Auf jeden Fall. Und ein starkes Vertriebsargument für die betriebliche Krankenversicherung. Beschäftigte müssen die Zuwendung des Arbeitgebers nicht versteuern – jedenfalls sofern sie in Form einer Versicherung erfolgt und nicht als Barbeitrag zu einer individuell abgeschlossenen Police des Arbeitnehmers gezahlt wird. Der Arbeitgeber wiederum kann die Beiträge als Betriebsausgaben steuerlich geltend machen. Seitdem diese Regelung wieder gilt, hat der Vertrieb spürbar angezogen.
Welche Herausforderungen kommen auf die betriebliche Krankenversicherung in Zukunft zu?

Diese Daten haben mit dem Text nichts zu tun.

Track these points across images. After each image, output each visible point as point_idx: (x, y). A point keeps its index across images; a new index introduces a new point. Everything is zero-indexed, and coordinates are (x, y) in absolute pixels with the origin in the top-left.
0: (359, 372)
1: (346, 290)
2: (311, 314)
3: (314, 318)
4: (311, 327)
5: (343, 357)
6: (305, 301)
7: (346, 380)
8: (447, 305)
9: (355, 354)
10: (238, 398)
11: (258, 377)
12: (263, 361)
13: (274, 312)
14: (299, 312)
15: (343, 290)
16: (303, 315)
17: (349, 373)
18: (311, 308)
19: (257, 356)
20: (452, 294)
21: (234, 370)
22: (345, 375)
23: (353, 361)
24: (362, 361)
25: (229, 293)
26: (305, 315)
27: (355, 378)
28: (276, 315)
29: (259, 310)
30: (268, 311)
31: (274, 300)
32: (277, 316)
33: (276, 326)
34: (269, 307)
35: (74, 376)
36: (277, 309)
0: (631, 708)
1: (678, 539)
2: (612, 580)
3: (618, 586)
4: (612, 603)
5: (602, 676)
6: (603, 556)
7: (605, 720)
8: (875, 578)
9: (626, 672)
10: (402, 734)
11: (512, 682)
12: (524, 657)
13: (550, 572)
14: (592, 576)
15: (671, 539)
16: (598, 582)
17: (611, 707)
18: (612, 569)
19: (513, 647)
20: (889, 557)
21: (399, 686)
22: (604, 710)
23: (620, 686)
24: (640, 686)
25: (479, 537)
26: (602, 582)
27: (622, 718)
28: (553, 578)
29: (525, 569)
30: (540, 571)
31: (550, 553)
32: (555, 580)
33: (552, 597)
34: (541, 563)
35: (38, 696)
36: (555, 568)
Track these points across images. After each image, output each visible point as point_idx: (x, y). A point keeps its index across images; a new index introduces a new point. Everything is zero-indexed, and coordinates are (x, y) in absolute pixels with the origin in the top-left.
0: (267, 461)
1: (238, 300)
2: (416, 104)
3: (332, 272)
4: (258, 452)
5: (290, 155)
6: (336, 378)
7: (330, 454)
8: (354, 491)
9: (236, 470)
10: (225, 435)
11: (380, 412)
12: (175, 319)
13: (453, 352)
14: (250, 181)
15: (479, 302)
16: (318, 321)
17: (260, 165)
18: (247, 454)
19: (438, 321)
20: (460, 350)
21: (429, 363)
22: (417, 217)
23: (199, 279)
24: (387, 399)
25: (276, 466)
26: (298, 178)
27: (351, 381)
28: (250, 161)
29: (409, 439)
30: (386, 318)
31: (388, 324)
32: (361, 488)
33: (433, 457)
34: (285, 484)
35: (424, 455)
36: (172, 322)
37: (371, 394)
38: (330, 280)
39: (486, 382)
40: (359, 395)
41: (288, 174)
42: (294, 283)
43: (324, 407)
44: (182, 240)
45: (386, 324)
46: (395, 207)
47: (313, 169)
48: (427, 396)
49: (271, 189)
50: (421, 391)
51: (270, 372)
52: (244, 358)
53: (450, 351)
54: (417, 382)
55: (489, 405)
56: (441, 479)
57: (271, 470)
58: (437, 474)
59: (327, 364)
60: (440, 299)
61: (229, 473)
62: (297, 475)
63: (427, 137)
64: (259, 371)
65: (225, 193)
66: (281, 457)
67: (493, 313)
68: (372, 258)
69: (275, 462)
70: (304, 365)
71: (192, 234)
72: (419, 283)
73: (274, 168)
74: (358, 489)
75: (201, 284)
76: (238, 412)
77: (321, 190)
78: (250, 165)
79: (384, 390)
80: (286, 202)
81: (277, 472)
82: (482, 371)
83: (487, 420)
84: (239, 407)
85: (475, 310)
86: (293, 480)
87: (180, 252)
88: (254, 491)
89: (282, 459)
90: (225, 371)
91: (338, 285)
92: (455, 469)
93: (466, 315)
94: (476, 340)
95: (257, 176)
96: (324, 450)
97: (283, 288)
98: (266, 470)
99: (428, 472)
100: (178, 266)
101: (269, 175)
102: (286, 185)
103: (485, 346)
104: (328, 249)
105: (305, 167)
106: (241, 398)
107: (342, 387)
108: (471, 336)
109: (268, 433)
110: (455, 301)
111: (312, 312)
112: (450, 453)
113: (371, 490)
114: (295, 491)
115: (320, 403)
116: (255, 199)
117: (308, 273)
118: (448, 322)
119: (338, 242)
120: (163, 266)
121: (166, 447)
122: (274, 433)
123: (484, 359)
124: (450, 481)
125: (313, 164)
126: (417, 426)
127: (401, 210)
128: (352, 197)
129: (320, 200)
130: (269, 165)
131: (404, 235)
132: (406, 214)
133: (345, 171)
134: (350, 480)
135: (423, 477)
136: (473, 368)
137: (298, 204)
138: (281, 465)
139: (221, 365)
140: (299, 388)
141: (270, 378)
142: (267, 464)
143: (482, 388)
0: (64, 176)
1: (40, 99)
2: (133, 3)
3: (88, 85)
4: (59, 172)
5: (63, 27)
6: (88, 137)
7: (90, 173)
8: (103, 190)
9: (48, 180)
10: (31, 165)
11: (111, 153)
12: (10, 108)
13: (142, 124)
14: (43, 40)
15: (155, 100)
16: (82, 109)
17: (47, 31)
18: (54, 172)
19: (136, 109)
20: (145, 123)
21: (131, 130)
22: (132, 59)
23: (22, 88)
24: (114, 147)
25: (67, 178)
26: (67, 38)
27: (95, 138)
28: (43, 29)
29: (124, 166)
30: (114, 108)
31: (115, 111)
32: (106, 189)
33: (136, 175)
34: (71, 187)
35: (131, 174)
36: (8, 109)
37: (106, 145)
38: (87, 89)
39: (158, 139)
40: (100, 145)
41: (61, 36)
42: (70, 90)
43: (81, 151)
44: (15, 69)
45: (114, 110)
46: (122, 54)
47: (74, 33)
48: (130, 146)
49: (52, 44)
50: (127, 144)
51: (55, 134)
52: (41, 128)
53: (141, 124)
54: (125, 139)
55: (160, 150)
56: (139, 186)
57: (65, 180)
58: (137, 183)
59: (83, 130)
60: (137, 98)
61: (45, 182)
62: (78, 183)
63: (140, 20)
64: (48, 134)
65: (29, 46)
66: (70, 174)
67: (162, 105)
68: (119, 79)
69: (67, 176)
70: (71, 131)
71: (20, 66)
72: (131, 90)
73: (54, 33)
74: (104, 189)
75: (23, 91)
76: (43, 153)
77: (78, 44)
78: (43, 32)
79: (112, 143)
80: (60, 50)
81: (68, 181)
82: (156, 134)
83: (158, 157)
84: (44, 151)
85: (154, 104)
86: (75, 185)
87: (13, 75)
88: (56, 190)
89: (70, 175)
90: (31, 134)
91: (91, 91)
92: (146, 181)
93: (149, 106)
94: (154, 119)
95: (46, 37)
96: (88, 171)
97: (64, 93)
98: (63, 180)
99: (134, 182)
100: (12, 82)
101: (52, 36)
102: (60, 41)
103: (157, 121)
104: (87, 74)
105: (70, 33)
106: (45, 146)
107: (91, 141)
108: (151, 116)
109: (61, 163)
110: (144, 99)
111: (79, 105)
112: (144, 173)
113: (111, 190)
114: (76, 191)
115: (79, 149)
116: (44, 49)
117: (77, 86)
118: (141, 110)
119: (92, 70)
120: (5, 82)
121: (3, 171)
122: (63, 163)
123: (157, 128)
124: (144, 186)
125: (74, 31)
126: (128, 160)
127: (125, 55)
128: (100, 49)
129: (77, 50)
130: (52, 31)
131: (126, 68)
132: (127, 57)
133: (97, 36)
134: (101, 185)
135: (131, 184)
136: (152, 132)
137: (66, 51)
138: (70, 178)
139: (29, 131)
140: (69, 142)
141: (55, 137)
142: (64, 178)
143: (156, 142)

Es bestehen noch viele Möglichkeiten an Zusatzleistungen. Die Produktgestaltung muss weiter gehen. Dabei spielt auch das gestiegene Gesundheitsbewusstsein der Menschen im Zuge von Corona eine Rolle. Viele erleben gerade in ihrem engsten Umfeld oder am eigenen Leib, wie wichtig das Thema Gesundheit ist. Prävention wird wichtiger. Arbeitgeber, die sich darauf einstellen und eine bKV anbieten, können bei der Fachkräftegewinnung ordentlich punkten. Versicherer müssen sich aber auch darauf vorbereiten, dass mit der zunehmenden Verbreitung der bKV das Absatzpotenzial in der Einzelversicherung möglicherweise sinkt. Vielleicht noch nicht morgen oder übermorgen, aber in absehbarer Zukunft.